Manila has become the number one hotspot worldwide for online gaming, in front of Malta, the Isle of Man and Curacao, according to David Lee, a lawyer at Taiwanese firm Lin & Partners who specializes in gaming laws.

“The Philippines pioneered online casinos in the early 2000s, when Cagayan, a province to the north of the country, started awarding licenses to a handful of operators,” explains Ben Lee, the founder of IGamiX, a Macao-based consultancy firm focused on the gaming industry in Asia. “But they really took off in 2016, when President Rodrigo Duterte came into office.”

Duterte handed the right to issue offshore gambling licenses to the Philippine Amusement and Gaming Corporation (PAGCOR), a government entity that operates casinos and regulates the industry. “It began to aggressively develop the industry by awarding dozens of licenses,” said lawyer David Lee.

Chinese businessmen were quick to seize the opportunity and the number of POGOs mushroomed.

Online casinos operate out of reconverted parking lots disused malls, like this company which is housed within Pearl Plaza, an old shopping center in Paranaque, a suburb of Manila.

There are now 60 licensed offshore gaming operators in the Philippines, according to PAGCOR.

They are assisted by several hundred service providers, who help them build and maintain the infrastructure behind their platforms, according to Ben Lee, of IGamiX consultancy. Many of these service providers also act as an interface between the POGOs and their customers, renting a video feed from the officially licensed operators and overlaying their logo and visual identity onto it, he added.

“Some 90% to 95% of POGO customers are located in China,” he said. This is illegal. Chinese laws ban any form of gambling by its citizens, including online and overseas.

Laws in the Philippines also ban online casinos from marketing their services to citizens of a country where gambling is illegal, according to lawyer David Lee. But this rule is ignored by most POGO operators and poorly enforced, according to several experts.

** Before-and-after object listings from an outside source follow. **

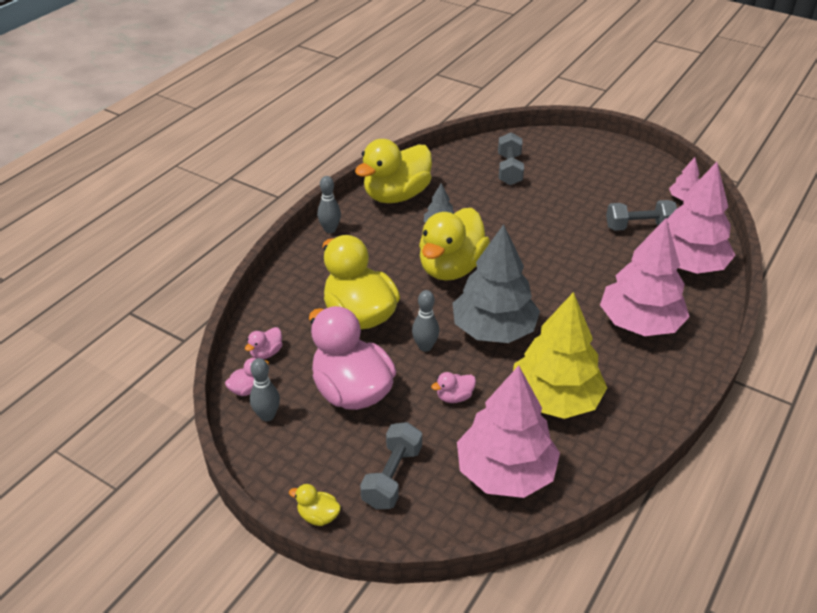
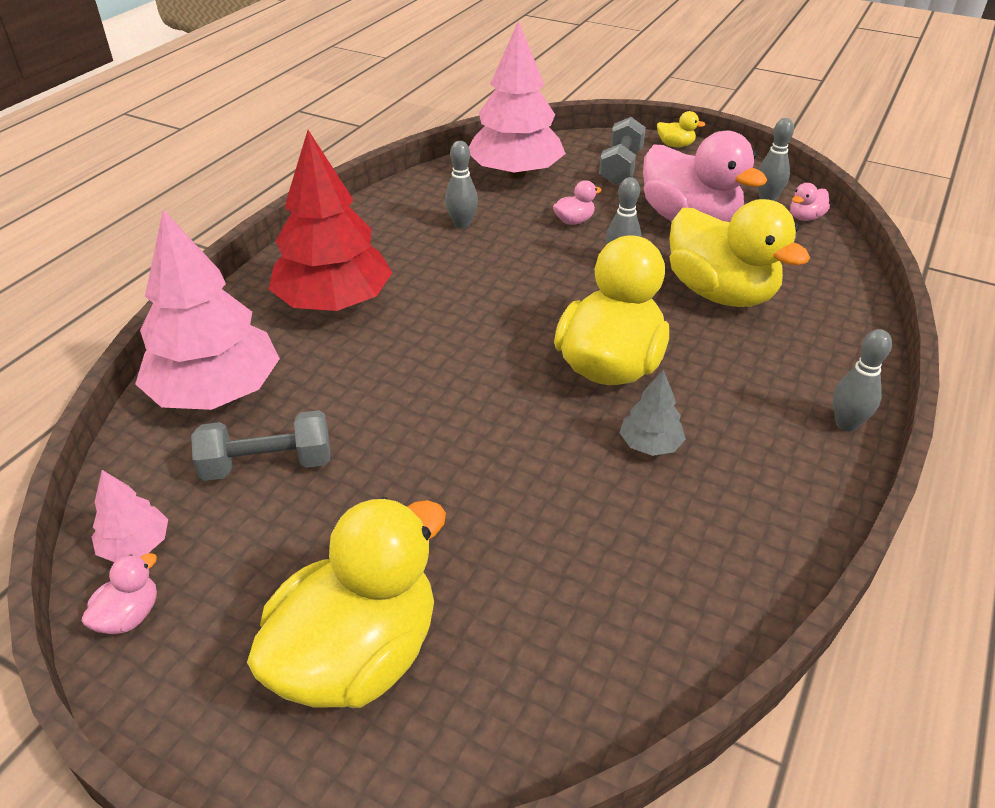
camera: 175 degrees right, 0 degrees up
pink duck [245,327,282,359] -> pink duck moved to [82,553,157,634]
yellow duck [355,139,432,203] -> yellow duck moved to [247,497,446,708]
grey tree [452,224,540,343] -> none
grey dumbbell [498,132,524,185] -> none
yellow tree [513,292,607,419] -> grey bowling pin [445,141,478,229]
pink tree [600,218,690,336] -> red tree [269,130,393,311]

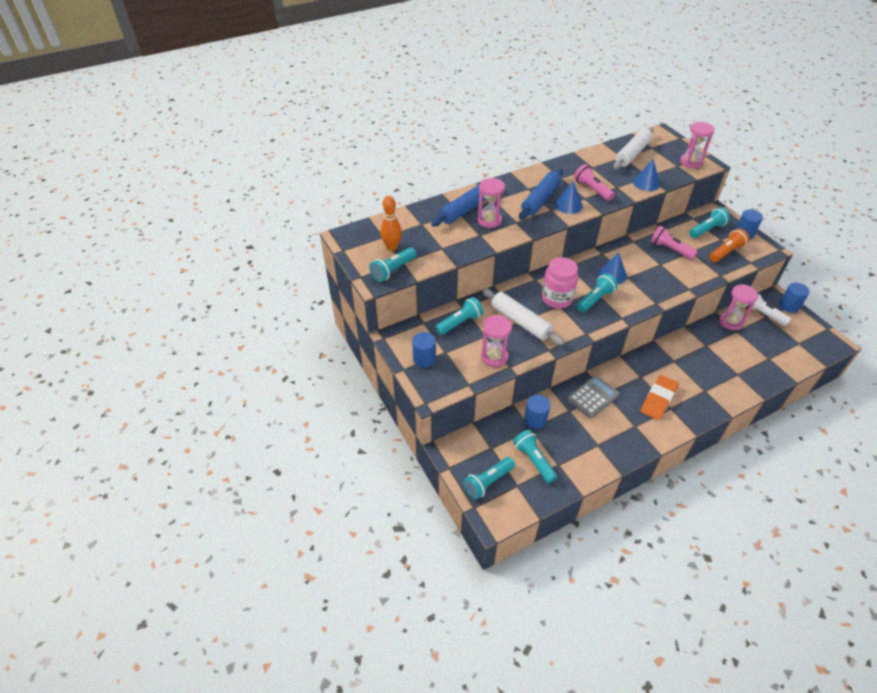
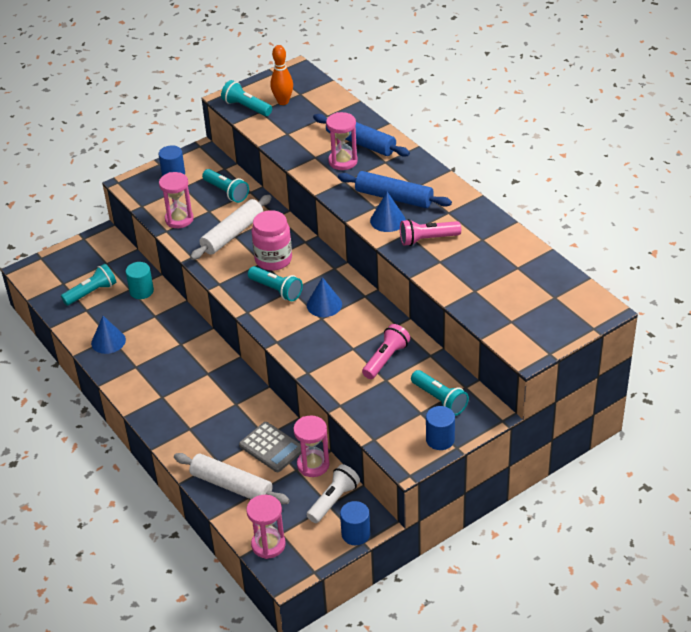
camera: 85 degrees right, 5 degrees down
turquoise flashlight [463,457,515,500] -> none
blue cylinder [524,395,550,429] -> turquoise cylinder [126,262,154,299]
grey calculator [567,375,620,419] -> grey calculator moved to [239,422,301,472]
pink flashlight [574,164,615,201] -> pink flashlight turned 150 degrees counterclockwise [400,219,461,246]
white rolling pin [613,127,654,169] -> white rolling pin moved to [174,453,290,505]
blue cone [633,159,660,191] -> blue cone moved to [91,316,126,354]
orange eraser [640,375,679,420] -> none
pink hourglass [680,122,715,168] -> pink hourglass moved to [246,495,285,559]
orange flashlight [709,229,750,262] -> none

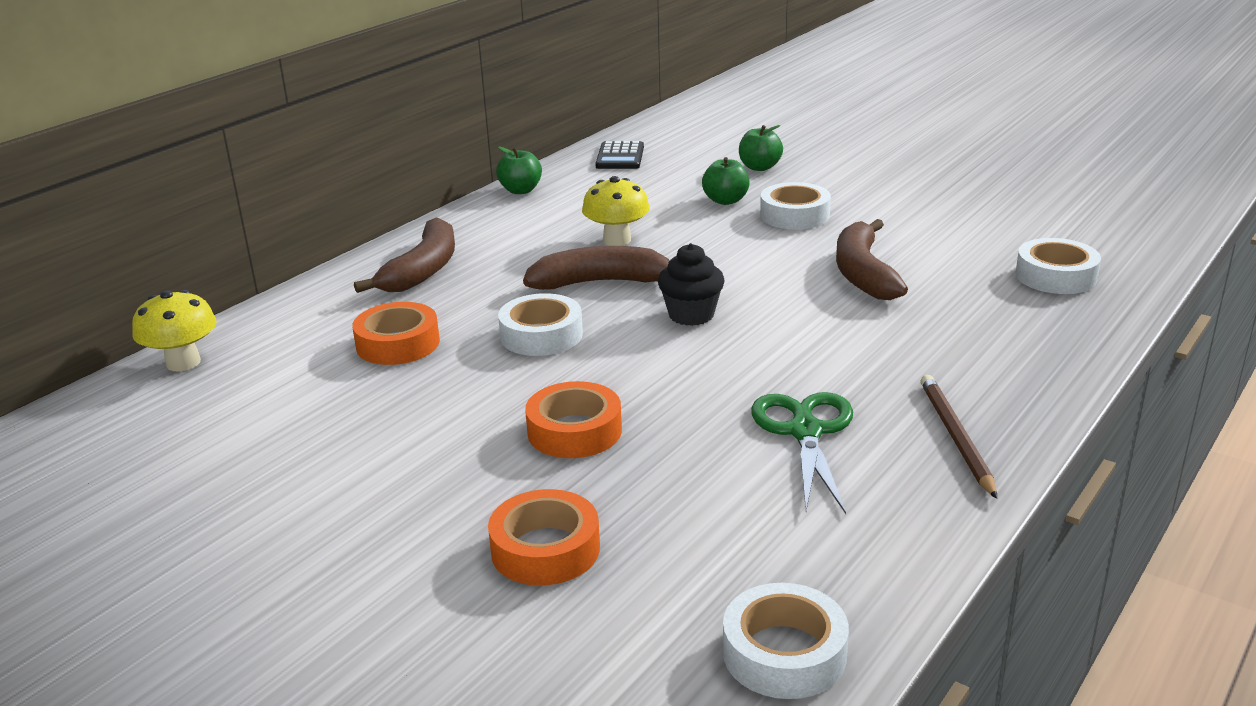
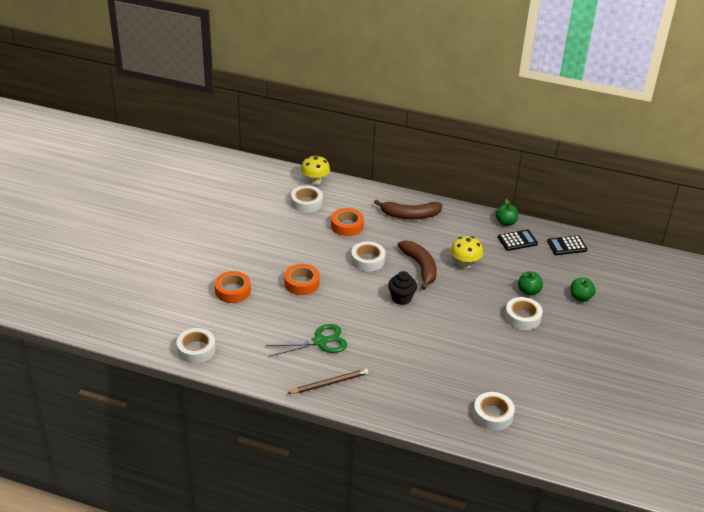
camera: 70 degrees right, 10 degrees up
brown banana [836,219,908,300] -> none
none -> white tape [291,186,323,213]
none -> black calculator [498,230,538,251]

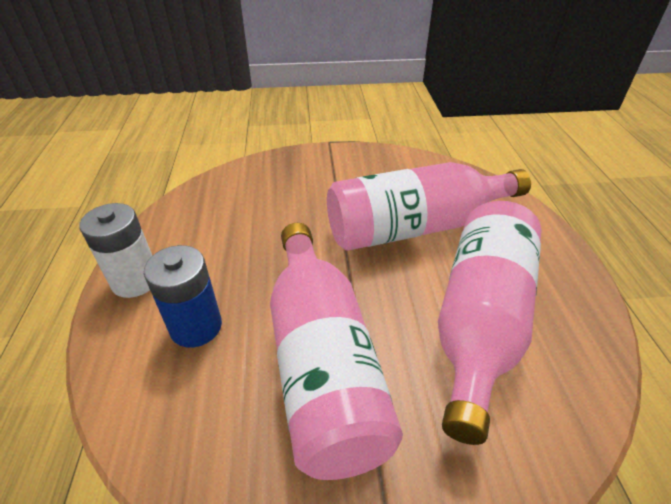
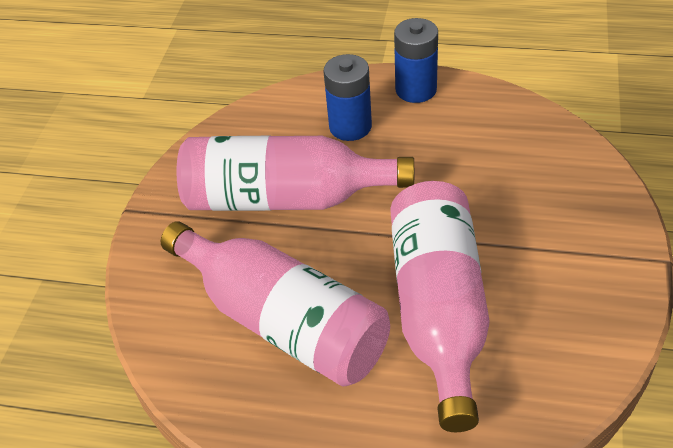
camera: 110 degrees right, 5 degrees up
white battery [79,203,152,298] -> blue battery [394,18,438,103]

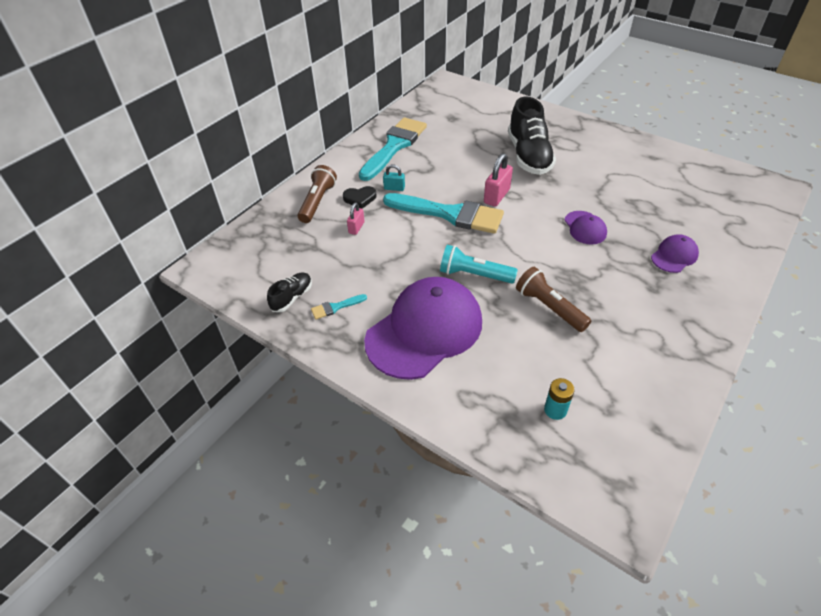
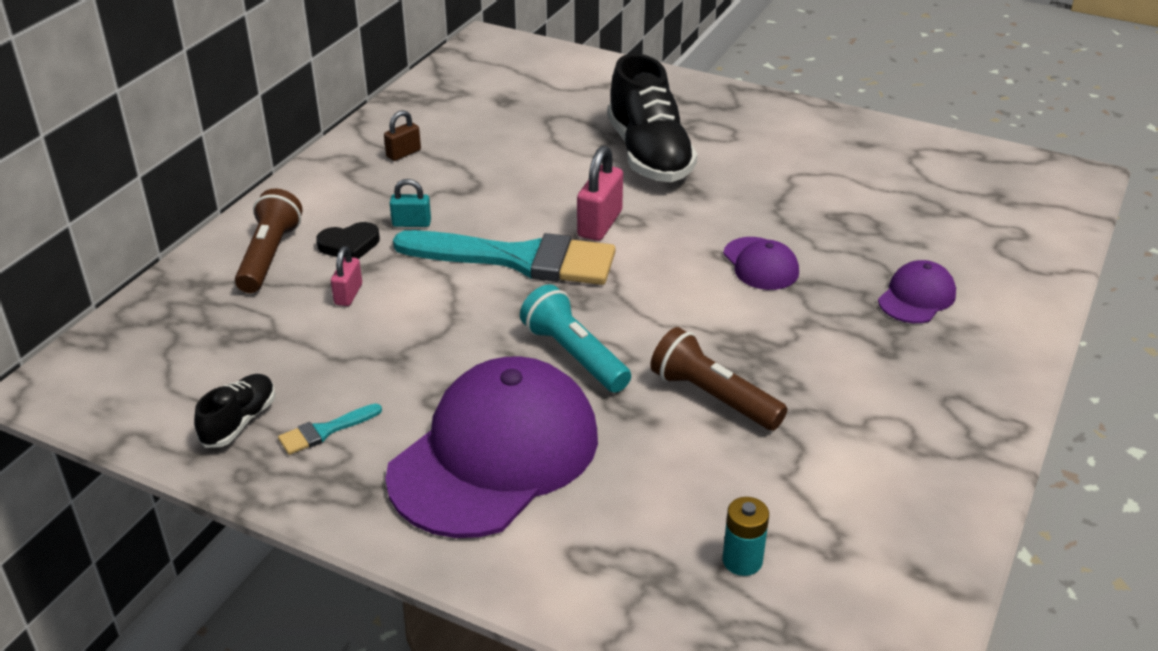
camera: 10 degrees left, 10 degrees down
turquoise brush [359,117,427,181] -> brown padlock [384,110,421,161]
turquoise flashlight [440,245,518,284] -> turquoise flashlight turned 45 degrees clockwise [520,284,631,393]

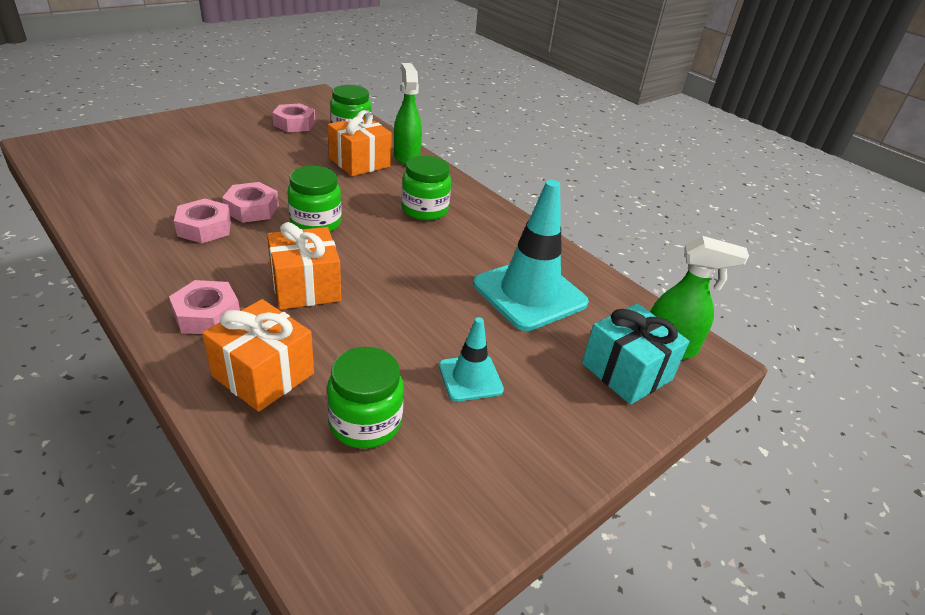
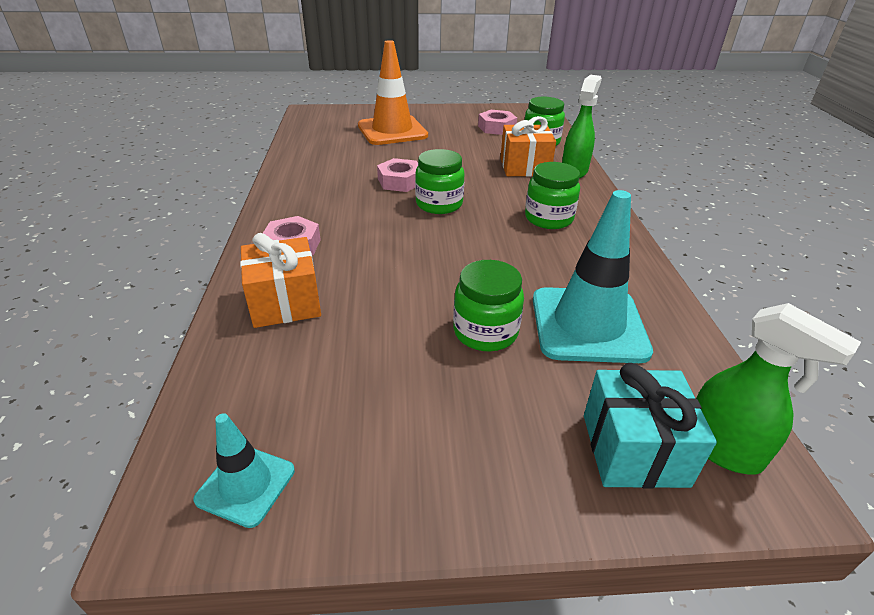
camera: 40 degrees right, 0 degrees up
pink nut [174,198,231,243] -> none
orange gift [267,222,341,310] -> none
green jar [327,347,404,449] -> green jar moved to [453,260,524,351]
turquoise traffic cone [439,317,504,401] -> turquoise traffic cone moved to [193,413,295,528]
none -> orange traffic cone [358,40,428,145]

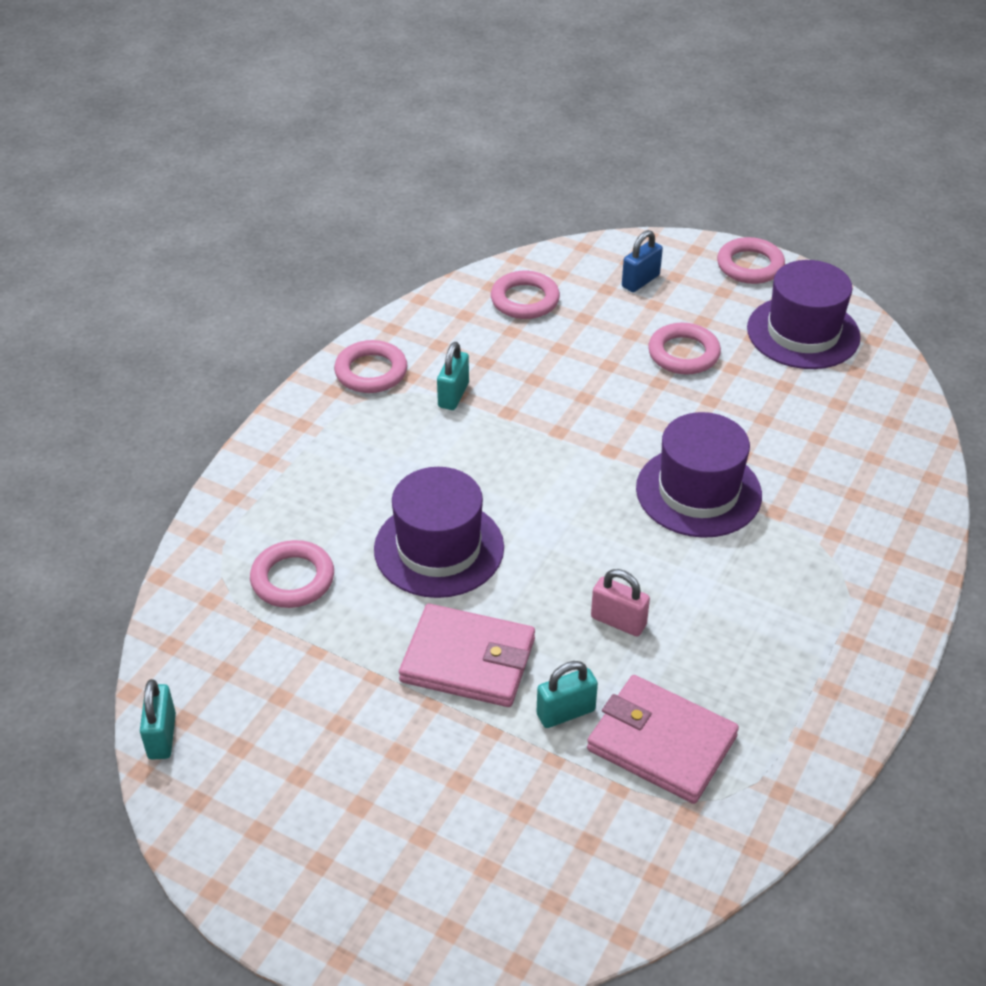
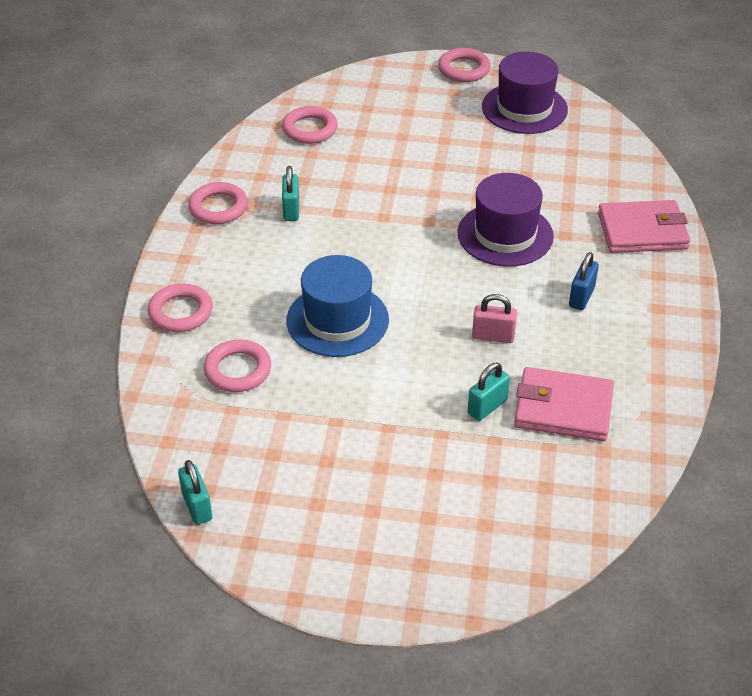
camera: 20 degrees left, 0 degrees up
purple hat [374,467,504,598] -> blue hat [286,255,389,357]
pink wallet [399,604,535,707] -> pink wallet moved to [598,200,690,253]
blue padlock [622,230,663,292] -> blue padlock moved to [569,252,599,310]
pink ring [648,323,721,375] -> pink ring moved to [148,283,213,332]

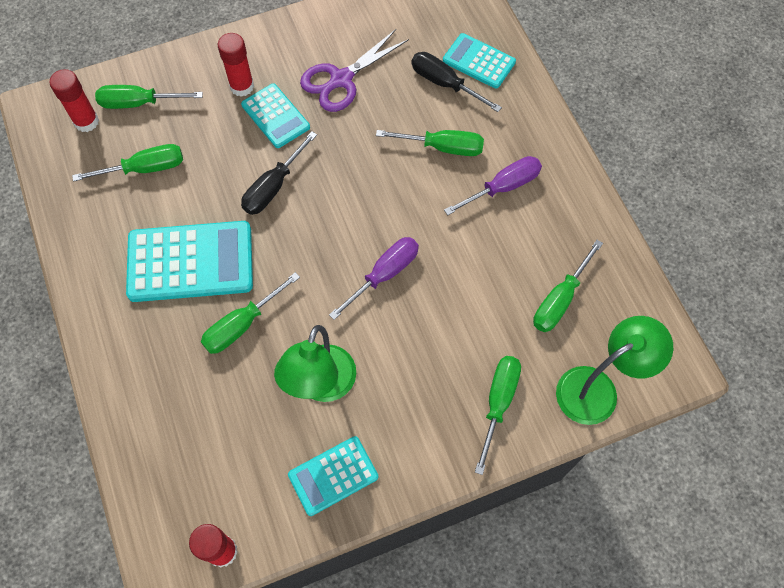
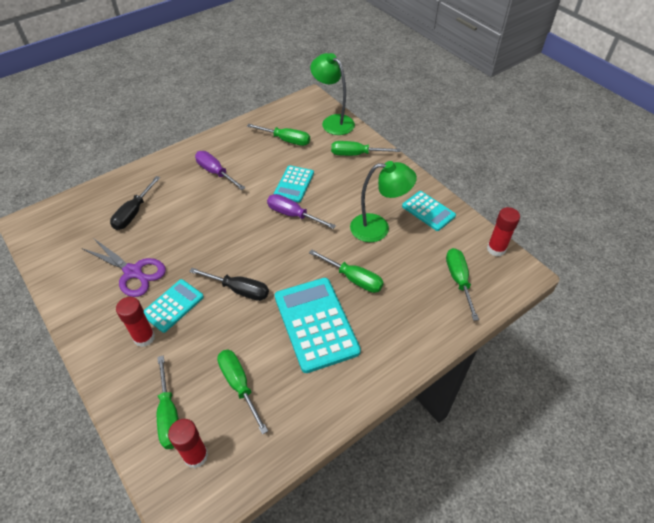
camera: 105 degrees left, 15 degrees down
green screwdriver [376,130,484,156] -> green screwdriver moved to [446,248,479,321]
turquoise calculator [443,33,516,89] -> turquoise calculator moved to [274,165,314,203]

A spokeswoman for industry regulator PAGCOR said new regulations were introduced in August 2016 to curtail the proliferation of illegal online games and to ensure they are properly regulated.

She added that POGOs are supposed to only cater to foreign customers ages 21 and above situated outside the Philippines, in jurisdictions where online gaming is allowed.

Hidden payments

Managing the cross-border flow of money is a challenge. China limits the amount of money any individual can move out of the country to $50,000 per year. And since it doesn’t allow its citizens to gamble online, they are also not allowed to send money abroad for this purpose.

“It is usually wired electronically, using services like Alipay or WeChat Pay, and disguised as a simple retail purchase,” said consultant Ben Lee. “Chinese gamblers are also increasingly using crypto currencies like Bitcoin to avoid detection.”

Chinese conglomerate Tencent, which owns messaging service WeChat, has set up a risk management team to combat abusive behavior, such as illegal gambling, by monitoring payments made via the app, a spokeswoman told CNN.

CNN also reached out to tech company Alibaba, founder of Alipay, for comment but did not receive a reply.